Luciana Melo – CEO e fundadora do Café Cultura
Para Luciana Melo, a liderança feminina traz uma abordagem mais colaborativa, empática e estratégica, características que têm um impacto positivo na construção de negócios sustentáveis e inovadores. “Vejo que mulheres líderes costumam equilibrar resultado e propósito, criando ambientes mais inclusivos e times mais engajados”. Outro ponto é que, para ela, as mulheres têm uma grande capacidade de resiliência e adaptação, algo essencial no cenário empresarial atual. “No Café Cultura, essa visão tem sido fundamental para a expansão da marca, pois a liderança baseada em valores, inovação e relacionamento tem sido um diferencial competitivo”. Luciana ainda acredita que há desafios a serem superados, mas que há, ainda, um avanço significativo no reconhecimento da importância da liderança feminina em diversos setores. “Quanto mais mulheres ocupam posições estratégicas, mais abrimos caminho para que novas gerações tenham exemplos concretos de que é possível liderar e transformar mercados”. Já quando os assuntos são os desafios vencidos, um dos maiores foi conciliar crescimento acelerado com manutenção da essência da marca. “Expandir o Café Cultura por meio de franquias exigiu uma nova mentalidade de gestão, construção de processos sólidos e uma comunicação eficiente para garantir que cada unidade transmitisse os valores da marca”.
Mas, não só. “Outro desafio constante é a necessidade de provar competência em ambientes ainda predominantemente masculinos. Para vencer isso, sempre acreditei que resultado, consistência e inovação falam mais alto. Quando você entrega um trabalho bem-feito, supera expectativas e gera impacto positivo, as barreiras começam a cair. Além disso, o apoio de uma rede de mentoria e networking foi essencial. Trocar experiências com outras empreendedoras e líderes me ajudou a enxergar novos caminhos e fortalecer minha atuação. O aprendizado contínuo e a capacidade de se reinventar são, sem dúvida, os maiores aliados para vencer desafios e continuar crescendo”, finaliza.
Claudia Abreu – CEO Royal Face
A transformação também é visível no segmento de saúde e estética.

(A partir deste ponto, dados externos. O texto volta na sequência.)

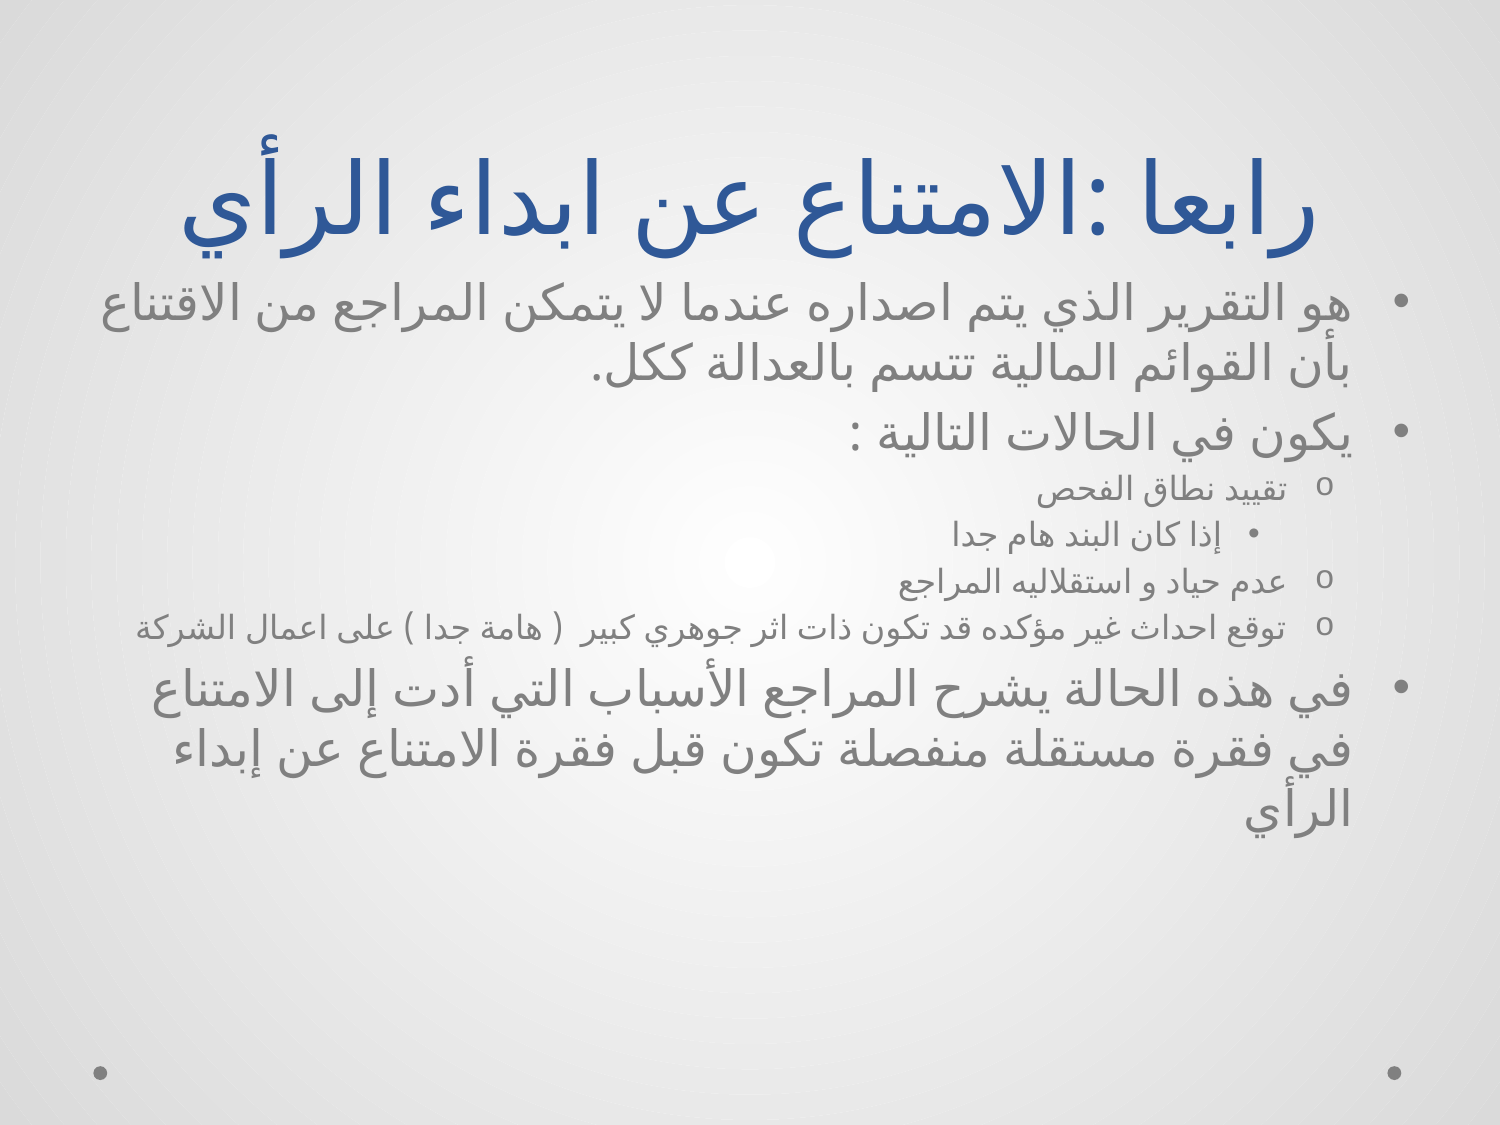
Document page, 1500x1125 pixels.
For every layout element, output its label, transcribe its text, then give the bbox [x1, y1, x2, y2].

title رابعا :الامتناع عن ابداء الرأي [75, 0, 1425, 262]
list هو التقرير الذي يتم اصداره عندما لا يتمكن المراجع من الاقتناع بأن القوائم المالية تتسم بالعدالة ككل. يكون في الحالات التالية : تقييد نطاق الفحص إذا كان البند هام جدا عدم حياد و استقلاليه المراجع توقع احداث غير مؤكده قد تكون ذات اثر جوهري كبير ( هامة جدا ) على اعمال الشركة في هذه الحالة يشرح المراجع الأسباب التي أدت إلى الامتناع في فقرة مستقلة منفصلة تكون قبل فقرة الامتناع عن إبداء الرأي [75, 262, 1425, 1005]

À frente da Royal Face, uma das maiores redes de estética do país, a CEO Claudia Abreu representa uma geração de executivas que decidiram assumir o protagonismo da própria trajetória. Antes de chegar ao comando, Claudia construiu sua trajetória liderando projetos complexos, estruturando operações, impulsionando crescimento e conectando estratégia com execução, algo que, no mundo real dos negócios, faz toda a diferença. Com forte atuação em transformação digital, experiência do cliente e expansão, ela desenvolveu uma visão prática de liderança: resultado é consequência de cultura, gente preparada e decisão rápida. “Liderar é transformar potencial em resultado com propósito. Quando mais mulheres ocupam posições estratégicas, ampliamos a visão dos negócios e criamos empresas mais fortes e sustentáveis. Quero que cada vez mais mulheres se sintam preparadas para liderar e empreender, sem esperar validação externa para isso”, afirma.